Q: You note that while players emerged as celebrities in the world of sports, managers and owners possessed the real power in that realm. How do you think the recent Supreme Court ruling on the NCAA will impact how much influence players have, at least at the college level?

A: In The Sports Revolution, I chronicled the overthrow of an exploitative system of amateurism in the world of big time tennis during the early 1970s, showing how the activism of Billie Jean King and visionary entrepreneurs and athletes came together in Houston to create a women's pro tennis circuit. Yet in that same period, college sports remained shackled by amateurism, even as unprecedented amounts of money flowed into athletic programs, especially those driven by revenues generated by football and basketball. The clear inequities of the current system, where coaches, administrators, and universities pocket enormous amounts of revenue while players earn little more than fame and scholarship money, are now impossible to ignore. The recent Supreme Court decision in the NCAA v. Alston case, and the ongoing criticism prompted by the clear inequities of the system, indicates that substantial changes in NCAA sports are on the horizon. It is difficult to see how these changes will affect athletes at Ivy League schools, but it will undoubtedly affect athletes at schools with big-time athletic programs. And yet, even though athletes now have the right to earn money from their name, image, and likeness, they are still inadequately compensated for the athletic labor they provide for their schools. In my view, the world of college sports has two choices: fully commit to a model like the Ivy League, where academic integrity matters and students are students first and athletes second, which seems impossible at this stage, or fully convert NCAA sports into a commercialized minor league, which is, in my view, more likely.

Q: Now that you have finished your book, hopefully you have time to read a few books for pleasure. What are you reading and why?

A: I am embarrassed to admit that I am not good at leisure reading, partly because I genuinely enjoy the reading I do for my research projects, and partly because I am in a stage of life where I never feel like I have time to read for pleasure. Still, I am trying to read some of the acclaimed books that have come out during the past year. I just finished Ross Gay's extraordinary book-length poem, Be Holding and I am now reading Natasha Trethewey's stunning memoir, Memorial Drive. However, neither of these books could really be classified as pleasure reading. To be honest, I am more inclined to unplug by watching a TV show like Dix pour cent ("Call My Agent"), the hilarious French comedy-drama on Netflix, which I recently started watching.
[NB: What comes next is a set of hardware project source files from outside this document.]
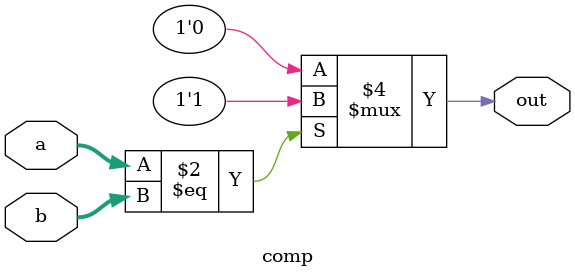
<source format=sv>
module comp (input logic [2:0] a, b, output logic out);

always_comb
begin
    if(a == b)
    begin
        out = 1;
    end
    else
    begin
        out = 0;
    end
end

endmodule
</source>
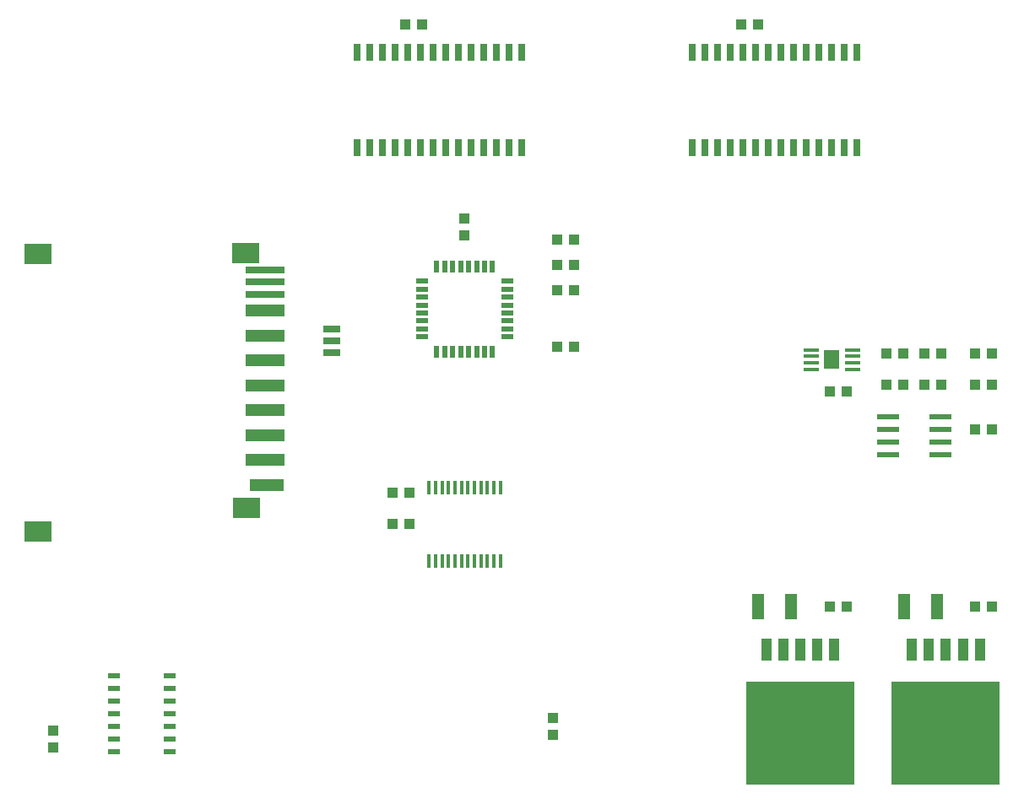
<source format=gtp>
G75*
%MOIN*%
%OFA0B0*%
%FSLAX24Y24*%
%IPPOS*%
%LPD*%
%AMOC8*
5,1,8,0,0,1.08239X$1,22.5*
%
%ADD10R,0.0500X0.0220*%
%ADD11R,0.0220X0.0500*%
%ADD12R,0.0669X0.0276*%
%ADD13R,0.0433X0.0394*%
%ADD14R,0.0394X0.0433*%
%ADD15R,0.0137X0.0550*%
%ADD16R,0.0256X0.0669*%
%ADD17R,0.0472X0.0236*%
%ADD18R,0.0630X0.0157*%
%ADD19R,0.0618X0.0744*%
%ADD20R,0.4252X0.4098*%
%ADD21R,0.0420X0.0850*%
%ADD22R,0.0472X0.0984*%
%ADD23R,0.1102X0.0787*%
%ADD24R,0.1575X0.0276*%
%ADD25R,0.1575X0.0472*%
%ADD26R,0.1378X0.0472*%
%ADD27R,0.0866X0.0236*%
D10*
X016660Y018460D03*
X016660Y018775D03*
X016660Y019090D03*
X016660Y019405D03*
X016660Y019720D03*
X016660Y020035D03*
X016660Y020350D03*
X016660Y020665D03*
X020040Y020665D03*
X020040Y020350D03*
X020040Y020035D03*
X020040Y019720D03*
X020040Y019405D03*
X020040Y019090D03*
X020040Y018775D03*
X020040Y018460D03*
D11*
X019452Y017872D03*
X019137Y017872D03*
X018822Y017872D03*
X018507Y017872D03*
X018193Y017872D03*
X017878Y017872D03*
X017563Y017872D03*
X017248Y017872D03*
X017248Y021252D03*
X017563Y021252D03*
X017878Y021252D03*
X018193Y021252D03*
X018507Y021252D03*
X018822Y021252D03*
X019137Y021252D03*
X019452Y021252D03*
D12*
X013100Y018785D03*
X013100Y018312D03*
X013100Y017840D03*
D13*
X015515Y012312D03*
X016185Y012312D03*
X016185Y011062D03*
X015515Y011062D03*
X022015Y018062D03*
X022685Y018062D03*
X022685Y020312D03*
X022015Y020312D03*
X022015Y021312D03*
X022685Y021312D03*
X022685Y022312D03*
X022015Y022312D03*
X032765Y016312D03*
X033435Y016312D03*
X035015Y016562D03*
X035685Y016562D03*
X036515Y016562D03*
X037185Y016562D03*
X037185Y017812D03*
X036515Y017812D03*
X035685Y017812D03*
X035015Y017812D03*
X038515Y017812D03*
X039185Y017812D03*
X039185Y016562D03*
X038515Y016562D03*
X038515Y014812D03*
X039185Y014812D03*
X039185Y007812D03*
X038515Y007812D03*
X033435Y007812D03*
X032765Y007812D03*
X029935Y030812D03*
X029265Y030812D03*
X016685Y030812D03*
X016015Y030812D03*
D14*
X002100Y002228D03*
X002100Y002897D03*
X021850Y002728D03*
X021850Y003397D03*
X018350Y022478D03*
X018350Y023147D03*
D15*
X018222Y012502D03*
X017966Y012502D03*
X017710Y012502D03*
X017454Y012502D03*
X017198Y012502D03*
X016943Y012502D03*
X018478Y012502D03*
X018734Y012502D03*
X018990Y012502D03*
X019246Y012502D03*
X019502Y012502D03*
X019757Y012502D03*
X019757Y009623D03*
X019502Y009623D03*
X019246Y009623D03*
X018990Y009623D03*
X018734Y009623D03*
X018478Y009623D03*
X018222Y009623D03*
X017966Y009623D03*
X017710Y009623D03*
X017454Y009623D03*
X017198Y009623D03*
X016943Y009623D03*
D16*
X017100Y025931D03*
X016600Y025931D03*
X016100Y025931D03*
X015600Y025931D03*
X015100Y025931D03*
X014600Y025931D03*
X014100Y025931D03*
X017600Y025931D03*
X018100Y025931D03*
X018600Y025931D03*
X019100Y025931D03*
X019600Y025931D03*
X020100Y025931D03*
X020600Y025931D03*
X020600Y029694D03*
X020100Y029694D03*
X019600Y029694D03*
X019100Y029694D03*
X018600Y029694D03*
X018100Y029694D03*
X017600Y029694D03*
X017100Y029694D03*
X016600Y029694D03*
X016100Y029694D03*
X015600Y029694D03*
X015100Y029694D03*
X014600Y029694D03*
X014100Y029694D03*
X027350Y029694D03*
X027850Y029694D03*
X028350Y029694D03*
X028850Y029694D03*
X029350Y029694D03*
X029850Y029694D03*
X030350Y029694D03*
X030850Y029694D03*
X031350Y029694D03*
X031850Y029694D03*
X032350Y029694D03*
X032850Y029694D03*
X033350Y029694D03*
X033850Y029694D03*
X033850Y025931D03*
X033350Y025931D03*
X032850Y025931D03*
X032350Y025931D03*
X031850Y025931D03*
X031350Y025931D03*
X030850Y025931D03*
X030350Y025931D03*
X029850Y025931D03*
X029350Y025931D03*
X028850Y025931D03*
X028350Y025931D03*
X027850Y025931D03*
X027350Y025931D03*
D17*
X006702Y005062D03*
X006702Y004562D03*
X006702Y004062D03*
X006702Y003562D03*
X006702Y003062D03*
X006702Y002562D03*
X006702Y002062D03*
X004498Y002062D03*
X004498Y002562D03*
X004498Y003062D03*
X004498Y003562D03*
X004498Y004062D03*
X004498Y004562D03*
X004498Y005062D03*
D18*
X032023Y017179D03*
X032023Y017434D03*
X032023Y017690D03*
X032023Y017946D03*
X033677Y017946D03*
X033677Y017690D03*
X033677Y017434D03*
X033677Y017179D03*
D19*
X032850Y017562D03*
D20*
X031600Y002812D03*
X037350Y002812D03*
D21*
X037350Y006092D03*
X036680Y006092D03*
X036010Y006092D03*
X038020Y006092D03*
X038690Y006092D03*
X032940Y006092D03*
X032270Y006092D03*
X031600Y006092D03*
X030930Y006092D03*
X030260Y006092D03*
D22*
X029950Y007812D03*
X031250Y007812D03*
X035700Y007812D03*
X037000Y007812D03*
D23*
X009746Y011706D03*
X001517Y010761D03*
X001517Y021745D03*
X009706Y021785D03*
D24*
X010454Y021116D03*
X010454Y020643D03*
X010454Y020131D03*
D25*
X010454Y019501D03*
X010454Y018517D03*
X010454Y017533D03*
X010454Y016549D03*
X010454Y015564D03*
X010454Y014580D03*
X010454Y013596D03*
D26*
X010553Y012612D03*
D27*
X035076Y013812D03*
X035076Y014312D03*
X035076Y014812D03*
X035076Y015312D03*
X037124Y015312D03*
X037124Y014812D03*
X037124Y014312D03*
X037124Y013812D03*
M02*

</source>
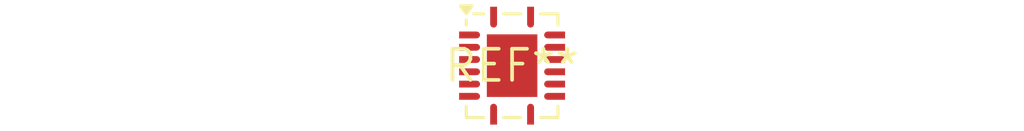
<source format=kicad_pcb>
(kicad_pcb (version 20240108) (generator pcbnew)

  (general
    (thickness 1.6)
  )

  (paper "A4")
  (layers
    (0 "F.Cu" signal)
    (31 "B.Cu" signal)
    (32 "B.Adhes" user "B.Adhesive")
    (33 "F.Adhes" user "F.Adhesive")
    (34 "B.Paste" user)
    (35 "F.Paste" user)
    (36 "B.SilkS" user "B.Silkscreen")
    (37 "F.SilkS" user "F.Silkscreen")
    (38 "B.Mask" user)
    (39 "F.Mask" user)
    (40 "Dwgs.User" user "User.Drawings")
    (41 "Cmts.User" user "User.Comments")
    (42 "Eco1.User" user "User.Eco1")
    (43 "Eco2.User" user "User.Eco2")
    (44 "Edge.Cuts" user)
    (45 "Margin" user)
    (46 "B.CrtYd" user "B.Courtyard")
    (47 "F.CrtYd" user "F.Courtyard")
    (48 "B.Fab" user)
    (49 "F.Fab" user)
    (50 "User.1" user)
    (51 "User.2" user)
    (52 "User.3" user)
    (53 "User.4" user)
    (54 "User.5" user)
    (55 "User.6" user)
    (56 "User.7" user)
    (57 "User.8" user)
    (58 "User.9" user)
  )

  (setup
    (pad_to_mask_clearance 0)
    (pcbplotparams
      (layerselection 0x00010fc_ffffffff)
      (plot_on_all_layers_selection 0x0000000_00000000)
      (disableapertmacros false)
      (usegerberextensions false)
      (usegerberattributes false)
      (usegerberadvancedattributes false)
      (creategerberjobfile false)
      (dashed_line_dash_ratio 12.000000)
      (dashed_line_gap_ratio 3.000000)
      (svgprecision 4)
      (plotframeref false)
      (viasonmask false)
      (mode 1)
      (useauxorigin false)
      (hpglpennumber 1)
      (hpglpenspeed 20)
      (hpglpendiameter 15.000000)
      (dxfpolygonmode false)
      (dxfimperialunits false)
      (dxfusepcbnewfont false)
      (psnegative false)
      (psa4output false)
      (plotreference false)
      (plotvalue false)
      (plotinvisibletext false)
      (sketchpadsonfab false)
      (subtractmaskfromsilk false)
      (outputformat 1)
      (mirror false)
      (drillshape 1)
      (scaleselection 1)
      (outputdirectory "")
    )
  )

  (net 0 "")

  (footprint "Texas_RGY_R-PVQFN-N16_EP2.05x2.55mm" (layer "F.Cu") (at 0 0))

)

</source>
Q: As COVID rates still remain low and many are vaccinated in New York City, perhaps you imagine having a dinner party. Which three sports stars, managers, coaches, or sports journalists/announcers dead or alive, would you invite and why?

A: Goodness, this is a tough one! Though many found him to be arrogant and insufferable, I can't help but think Howard Cosell, the opinionated and brilliant sportscaster, would be a great dinner guest. I would also invite Kareem Abdul-Jabbar, one of my childhood heroes who is one of the most celebrated athletes and activists in 20th century American history. The motivation behind my invitations to Cosell and Kareem is my sincere admiration for those individuals who combine excellence in their craft with a strong commitment to social justice, which is why I would also invite Billie Jean King, who I've been trying to find a way to invite to speak to my Sport and Society class here at Columbia. If I can't get her to come to my class, I would love to have her at my fantasy dinner party, or maybe I can somehow bump into her at the U.S. Open later this summer.